Aidan, on a more general note, I think the problem you're running into is that you're asking for opinions. Opinions, bluntly, are worthless in the discourse arena (as opposed to acknowledged judgments and personal solutions, both of which are worthwhile) - and both the somewhat strained attempts to answer your inquiry and the discomfort you're seeing with the whole endeavor come from that understanding.

Best,
Ron

Christopher Kubasik

Hi,

I'd follow up and say that clehrih opend up the discussion into an interesting area: How much do you design a game to fuck with the actual players?  That brings up issues of social contract, mechanics, and more.
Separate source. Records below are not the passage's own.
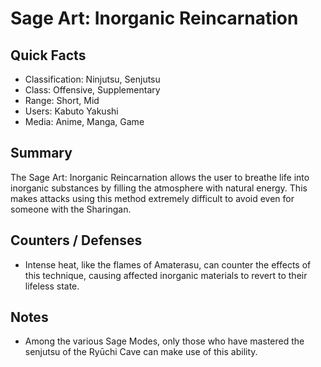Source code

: # Sage Art: Inorganic Reincarnation

## Quick Facts
- Classification: Ninjutsu, Senjutsu
- Class: Offensive, Supplementary
- Range: Short, Mid
- Users: Kabuto Yakushi
- Media: Anime, Manga, Game

## Summary
The Sage Art: Inorganic Reincarnation allows the user to breathe life into inorganic substances by filling the atmosphere with natural energy. This makes attacks using this method extremely difficult to avoid even for someone with the Sharingan.

## Counters / Defenses
- Intense heat, like the flames of Amaterasu, can counter the effects of this technique, causing affected inorganic materials to revert to their lifeless state.

## Notes
- Among the various Sage Modes, only those who have mastered the senjutsu of the Ryūchi Cave can make use of this ability.
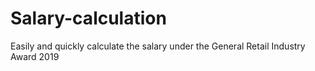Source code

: # Salary-calculation
Easily and quickly calculate the salary under the General Retail Industry Award 2019 
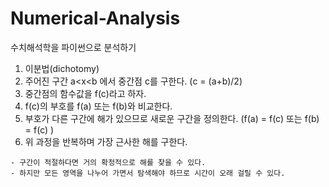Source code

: # Numerical-Analysis

수치해석학을 파이썬으로 분석하기

1. 이분법(dichotomy)
  1. 주어진 구간 a<x<b 에서 중간점 c를 구한다. (c = (a+b)/2)
  2. 중간점의 함수값을 f(c)라고 하자.
  3. f(c)의 부호를 f(a) 또는 f(b)와 비교한다.
  4. 부호가 다른 구간에 해가 있으므로 새로운 구간을 정의한다. (f(a) = f(c) 또는 f(b) = f(c) )
  5. 위 과정을 반복하며 가장 근사한 해를 구한다.

    - 구간이 적절하다면 거의 확정적으로 해를 찾을 수 있다.
    - 하지만 모든 영역을 나누어 가면서 탐색해야 하므로 시간이 오래 걸릴 수 있다.
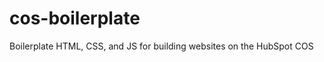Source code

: cos-boilerplate
===============

Boilerplate HTML, CSS, and JS for building websites on the HubSpot COS
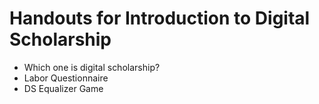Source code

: # Handouts for Introduction to Digital Scholarship
* Which one is digital scholarship?
* Labor Questionnaire
* DS Equalizer Game 
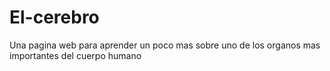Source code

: # El-cerebro
Una pagina web para aprender un poco mas sobre uno de los organos mas importantes del cuerpo humano
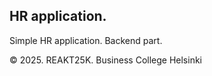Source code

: ## HR application.
Simple HR application. Backend part.

©️ 2025. REAKT25K. Business College Helsinki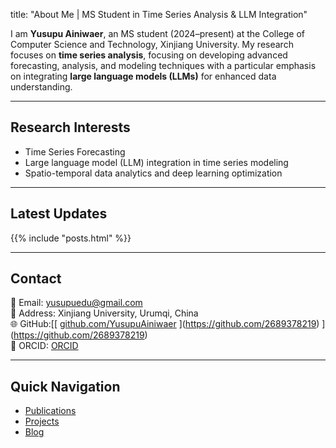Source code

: title: "About Me | MS Student in Time Series Analysis & LLM Integration"  


I am **Yusupu Ainiwaer**, an MS student (2024–present) at the College of Computer Science and Technology, Xinjiang University. My research focuses on **time series analysis**, focusing on developing advanced forecasting, analysis, and modeling techniques with a particular emphasis on integrating **large language models (LLMs)** for enhanced data understanding. 

---

## Research Interests
- Time Series Forecasting
-  Large language model (LLM) integration in time series modeling  
- Spatio-temporal data analytics and deep learning optimization    

---

## Latest Updates
{{% include "posts.html" %}}

---

## Contact
📧 Email: yusupuedu@gmail.com  
📍 Address: Xinjiang University, Urumqi, China   
🌐 GitHub:[[ [github.com/YusupuAiniwaer](https://github.com/YusupuAiniwaer) ](https://github.com/2689378219) ](https://github.com/2689378219)   
📄 ORCID: [ORCID](https://orcid.org/0009-0008-9134-260X)

---

## Quick Navigation
- [Publications](https://yusupu.github.io/publications)
- [Projects](https://yusupu.github.io/portfolio)
- [Blog](https://yusupu.github.io/blog)
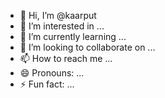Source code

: - 👋 Hi, I’m @kaarput
- 👀 I’m interested in ...
- 🌱 I’m currently learning ...
- 💞️ I’m looking to collaborate on ...
- 📫 How to reach me ...
- 😄 Pronouns: ...
- ⚡ Fun fact: ...

<!---
kaarput/kaarput is a ✨ special ✨ repository because its `README.md` (this file) appears on your GitHub profile.
You can click the Preview link to take a look at your changes.
--->
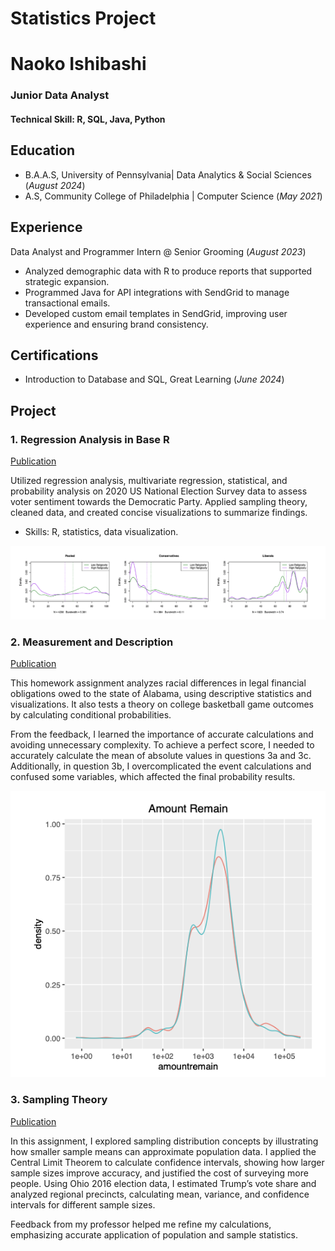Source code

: # Statistics Project
# Naoko Ishibashi

### Junior Data Analyst


#### Technical Skill: R, SQL, Java, Python

## Education
- B.A.A.S, University of Pennsylvania| Data Analytics & Social Sciences (_August 2024_)
- A.S, Community College of Philadelphia | Computer Science (_May 2021_)

## Experience
Data Analyst and Programmer Intern @ Senior Grooming (_August 2023_)

- Analyzed demographic data with R to produce reports that supported strategic expansion.
- Programmed Java for API integrations with SendGrid to manage transactional emails.
- Developed custom email templates in SendGrid, improving user experience and ensuring brand consistency.

## Certifications
- Introduction to Database and SQL, Great Learning (_June 2024_)
  
## Project
### 1. Regression Analysis in Base R     
[Publication](https://github.com/naokoi0408/Final.Data310/blob/main/Regression%20Analysis%20/Regression_Analysis%20.pdf)

Utilized regression analysis, multivariate regression, statistical, and probability analysis on 2020 US National Election Survey data to assess voter sentiment towards the Democratic Party. Applied sampling theory, cleaned data, and created concise visualizations to summarize findings.
- Skills: R, statistics, data visualization.

![Regression Analysis](/Assets/Difference_in_Mean.png)

### 2. Measurement and Description     
[Publication](https://github.com/naokoi0408/MeasurementAndDescription.Data310/blob/main/1.MeasurementAndDescription.Data310/HW1_Data310_Naoko.pdf)

This homework assignment analyzes racial differences in legal financial obligations owed to the state of Alabama, using descriptive statistics and visualizations. It also tests a theory on college basketball game outcomes by calculating conditional probabilities.

From the feedback, I learned the importance of accurate calculations and avoiding unnecessary complexity. To achieve a perfect score, I needed to accurately calculate the mean of absolute values in questions 3a and 3c. Additionally, in question 3b, I overcomplicated the event calculations and confused some variables, which affected the final probability results.

![Measurement and Description](Assets/Measurement-and-Description.png)

### 3. Sampling Theory    
[Publication](https://github.com/naokoi0408/3.SamplingTheory.Data310/blob/main/3.SamplingTheory.Data310/HW3_Data310.pdf)

In this assignment, I explored sampling distribution concepts by illustrating how smaller sample means can approximate population data. I applied the Central Limit Theorem to calculate confidence intervals, showing how larger sample sizes improve accuracy, and justified the cost of surveying more people. Using Ohio 2016 election data, I estimated Trump’s vote share and analyzed regional precincts, calculating mean, variance, and confidence intervals for different sample sizes. 

Feedback from my professor helped me refine my calculations, emphasizing accurate application of population and sample statistics.

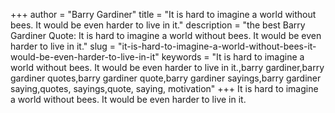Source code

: +++
author = "Barry Gardiner"
title = "It is hard to imagine a world without bees. It would be even harder to live in it."
description = "the best Barry Gardiner Quote: It is hard to imagine a world without bees. It would be even harder to live in it."
slug = "it-is-hard-to-imagine-a-world-without-bees-it-would-be-even-harder-to-live-in-it"
keywords = "It is hard to imagine a world without bees. It would be even harder to live in it.,barry gardiner,barry gardiner quotes,barry gardiner quote,barry gardiner sayings,barry gardiner saying,quotes, sayings,quote, saying, motivation"
+++
It is hard to imagine a world without bees. It would be even harder to live in it.

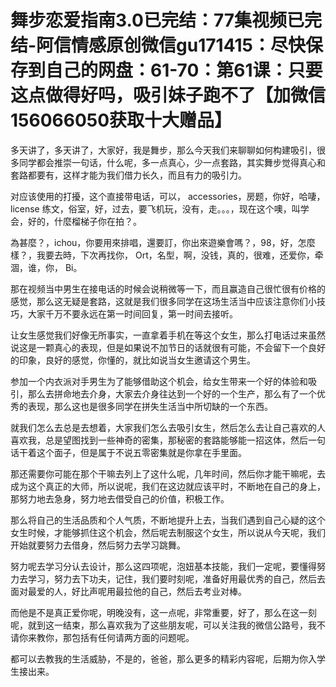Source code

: # 舞步恋爱指南3.0已完结：77集视频已完结-阿信情感原创微信gu171415：尽快保存到自己的网盘：61-70：第61课：只要这点做得好吗，吸引妹子跑不了【加微信156066050获取十大赠品】

多天讲了，多天讲了，大家好，我是舞步，那么今天我们来聊聊如何构建吸引，很多同学都会推崇一句话，什么呢，多一点真心，少一点套路，其实舞步觉得真心和套路都要有，这样才能为我们借力长久，而且有力的吸引力。

对应该使用的打擾，这个直接带电话，可以， accessories，房题，你好，哈啛， license 练文，俗室，好，过去，要飞机玩，没有，走。。。，现在这个噢，叫学会，好的，什麼榴梯子你在拍？。

為甚麼？，ichou，你要用來排唱，還要訂，你出來遊樂會嗎？，98，好，怎麼樣？，我要去時，下次再找你， Ort，名型，啊，没钱，真的，很难，还爱你，牵涸，谁，你， Bi。

那在视频当中男生在接电话的时候会说稍微等一下，而且赢造自己很忙很有价格的感觉，那么这无疑是套路，这就是我们很多同学在这场生活当中应该注意你们小技巧，大家千万不要永远在第一时间回复，第一时间去接听。

让女生感觉我们好像无所事实，一直拿着手机在等这个女生，那么打电话过来虽然说这是一颗真心的表现，但是如果说不加节日的话就很有可能，不会留下一个良好的印象，良好的感觉，你懂的，就比如说当女生邀请这个男生。

参加一个内衣派对手男生为了能够借助这个机会，给女生带来一个好的体验和吸引，那么去拼命地去介身，大家去介身往达到一个好的一个生产，那么有了一个优秀的表现，那么这也是很多同学在拼失生活当中所切缺的一个东西。

就我们怎么去总是去想着，大家我们怎么去吸引女生，然后怎么去让自己喜欢的人喜欢我，总是望图找到一些神奇的密集，那秘密的套路能够能一招这体，然后一句话干着这个面子，但是属于不说五零密集就是你拿在手里面。

那还需要你可能在那个干嘛去列上了这什么呢，几年时间，然后你才能干嘛呢，去成为这个真正的大师，所以说呢，我们在这边就应该平时，不断地在自己的身上，那努力地去急身，努力地去借受自己的价值，积极工作。

那么将自己的生活品质和个人气质，不断地提升上去，当我们遇到自己心疑的这个女生时候，才能够抓住这个机会，然后呢去制服这个女生，所以说从今天呢，我们开始就要努力去借身，然后努力去学习跳舞。

努力呢去学习分认去设计，那么这四项呢，泡妞基本技能，我们一定呢，要懂得努力去学习，努力去下功夫，记住，我们要时刻呢，准备好用最优秀的自己，然后去面对最爱的人，好比声呢用最拉他的自己，然后去考业对棒。

而他是不是真正爱你呢，明晚没有，这一点呢，非常重要，好了，那么在这一刻呢，就到这一结束，那么喜欢我为了这些朋友呢，可以关注我的微信公路号，我不请你来教你，那包括有任何请两方面的问题呢。

都可以去教我的生活威胁，不是的，爸爸，那么更多的精彩内容呢，后期为你入学生接出来。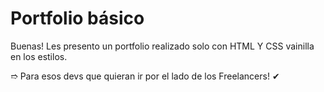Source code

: # Portfolio básico

Buenas! Les presento un portfolio realizado solo con HTML Y CSS vainilla en los estilos.

➱ Para esos devs que quieran ir por el lado de los Freelancers! ✔
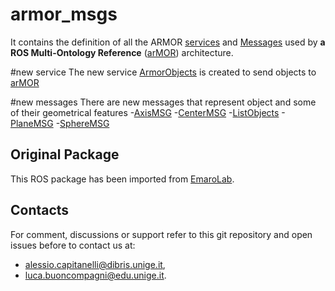 # armor_msgs

It contains the definition of all the ARMOR [services](https://github.com/TheGor/injected_armor_pkgs/tree/developingMine/injected_armor_msgs/srv) and [Messages](https://github.com/TheGor/injected_armor_pkgs/tree/developingMine/injected_armor_msgs/srv) used by **a ROS Multi-Ontology Reference** ([arMOR](https://github.com/buoncubi/injected_armor_pkgs/tree/developingMine/injected_armor/armor)) architecture.

#new service
The new service [ArmorObjects](https://github.com/TheGor/injected_armor_pkgs/blob/developingMine/injected_armor_msgs/srv/ArmorObjects.srv) is created to send objects to [arMOR](https://github.com/buoncubi/injected_armor_pkgs/tree/developingMine/injected_armor/armor)

#new messages
There are new messages that represent object and some of their geometrical features
-[AxisMSG](https://github.com/TheGor/injected_armor_pkgs/blob/developingMine/injected_armor_msgs/msg/AxisMSG.msg)
-[CenterMSG](https://github.com/TheGor/injected_armor_pkgs/blob/developingMine/injected_armor_msgs/msg/CenterMSG.msg)
-[ListObjects](https://github.com/TheGor/injected_armor_pkgs/blob/developingMine/injected_armor_msgs/msg/ListObjects.msg)
-[PlaneMSG](https://github.com/TheGor/injected_armor_pkgs/blob/developingMine/injected_armor_msgs/msg/PlaneMSG.msg)
-[SphereMSG](https://github.com/TheGor/injected_armor_pkgs/blob/developingMine/injected_armor_msgs/msg/SphereMSG.msg)

## Original Package

This ROS package has been imported from [EmaroLab](https://github.com/EmaroLab/armor_msgs).

## Contacts

For comment, discussions or support refer to this git repository and open issues before to contact us at:
 - [alessio.capitanelli@dibris.unige.it](mailto:alessio.capitanelli@dibris.unige.it),
 - [luca.buoncompagni@edu.unige.it](mailto:luca.buoncompagni@edu.unige.it).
I playtested the original V:tM rules back when it was a manuscript.  Tom Dowd was the GM.  We went through the session of...  What was it called, the Embrace?  And it was all about Tom trying to make us feel really, really bad when we went through it. Icky, rape kind of stuff.  During the playtest discussion I asked Tom about this and he said, "That's the way it's supposed to be from what the manuscript says.  In fact, it suggests the players play themselves in the game world.  In one playtest group a girl was crying, and the whole group, including the girl, considered it a success."  (Clearly, the game line ended up going down a more fun, gun-toting route.)

The connection is, how much does a designer set up a game to touch players on a real life, this actually cuts to the core level of life.  Whether its terrorist attacks or killing the wife of a player character with the player's wife was killed, is there any design advantage to this.  How do you do it.  And so on.

I don't have any real desire to go down this road, myself. But, like clehrich, I see it as a way of shaping the discussion so that it might work as a thread.

-- Christopher
"Can't we for once just do what we're supposed to do -- and then stop?